Dès la frontière népalo-indienne, nous sommes dans le vif du sujet. C'est notre dernier passage de frontière de ce tour du monde... Et autant l'avion ne nous emballe pas plus que ça, autant nous adorons franchir à pied ces lignes imaginaires organisées par l'homme... Hier, nous avons réellement changé d'univers. Nous nous étions préparés à vivre une journée épuisante, mais la réalité a dépassé nos espérances... Levés à 6h du matin à Lumbini, nous nous sommes couchés à minuit à Varanasi, après 1h de minibus, le passage successif des postes de frontière népalais puis indien à pied, 4h d'un bus folklorique jusqu’à Gorakhpur, puis l'attente du train, pour un trajet de 6h comme on n'en recommencera plus jamais, et enfin 1/2h de tuk tuk dans Varanasi, pour trouver un hôtel à plus de 23h, alors que nous n'avions rien réservé... Si j'ajoute que la température devait bien se compter en 5 dizaines de degrés, qu'Arthur était brûlant de fièvre pour le 4ème jour consécutif, qu'il a développé une gigantesque allergie de peau type urticaire géant, et que nous avons tous les 5 rapporté du Chitwan les douloureux souvenirs laissés par milliers, sur les chevilles, par des puces, la journée n'a pas été facile...

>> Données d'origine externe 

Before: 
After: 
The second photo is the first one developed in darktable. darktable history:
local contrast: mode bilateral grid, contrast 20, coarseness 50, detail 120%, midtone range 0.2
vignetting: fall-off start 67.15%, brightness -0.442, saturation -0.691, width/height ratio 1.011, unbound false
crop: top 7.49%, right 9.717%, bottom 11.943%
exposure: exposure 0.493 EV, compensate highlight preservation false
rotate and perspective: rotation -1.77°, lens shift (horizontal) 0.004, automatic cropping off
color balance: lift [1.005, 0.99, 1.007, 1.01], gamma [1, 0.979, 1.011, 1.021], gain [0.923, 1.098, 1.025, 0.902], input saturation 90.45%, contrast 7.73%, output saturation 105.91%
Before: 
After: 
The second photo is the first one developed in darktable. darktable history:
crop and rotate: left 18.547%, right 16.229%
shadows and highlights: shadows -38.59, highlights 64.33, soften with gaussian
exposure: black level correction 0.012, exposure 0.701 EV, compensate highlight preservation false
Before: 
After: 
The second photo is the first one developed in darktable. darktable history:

Le plus éprouvant demeure, sans nul doute, cet improbable trajet de train. Dès la gare, en tout début d'après midi, pour aller réserver nos billets, nous devons enjamber des enchevêtrements de corps agglutinés au sol, étendus à même le béton dans des odeurs pestilentielles d'excréments et de chair putréfiée... Des familles entières qui attendent le train, des mendiants, des sadhus, ces mystiques nus, ou tout de orange vêtus, saints hommes qui consacrent leur vie à la recherche du nirvana hindou... pas un centimètre carré qui ne soit occupé, en une densité affolante. Naïvement, nous prenons 5 places dans le train... ce n'est qu'après avoir interminablement longé tous les wagons de cette machine, sur le quai de gare le plus long du monde (si, si, un panneau l'atteste fièrement, la gare de Gorakhpur compte 1km300 de quai !), que nous comprenons : aucune place ne nous est attribuée, tous les wagons sont pleins à craquer, et il va nous falloir lutter pour nous trouver quelques mètres carrés... Il est 16h, l'épuisement est déjà total, nous sommes encombrés de tous nos sacs et il est fort déconseillé de s'en séparer une seule seconde, les compartiments n'ont pas de vitres mais des barreaux métalliques aux fenêtres, les ventilateurs des plafonds ne fonctionnent pas, les toilettes débordent dans le couloir, et les 8 places de chaque compartiment sont occupées par une moyenne de 22 personnes, plus les bébés sur les genoux, et les hommes qui se hissent, accroupis, sur les hayons métalliques utilisés comme des couchettes, au-dessus des banquettes... Nous choisissons un wagon au hasard, et à l'intérieur, un compartiment qui semble un peu moins rempli... Les regards sont insistants, et nous allons découvrir que les indiens, en plus de dévisager lourdement (même si c'est avec bienveillance), ont le contact physique très facile, palpant et tâtant les enfants... Aux gestes d'une vieille dame, nous réalisons alors que nous sommes dans un compartiment et un wagon exclusivement réservés aux femmes... mais deux jeunes filles invitent Ludo à rester, arguant que cette règle n'est plus respectée par personne... et effectivement, au fur et à mesure du long trajet, hommes et femmes se mélangeront.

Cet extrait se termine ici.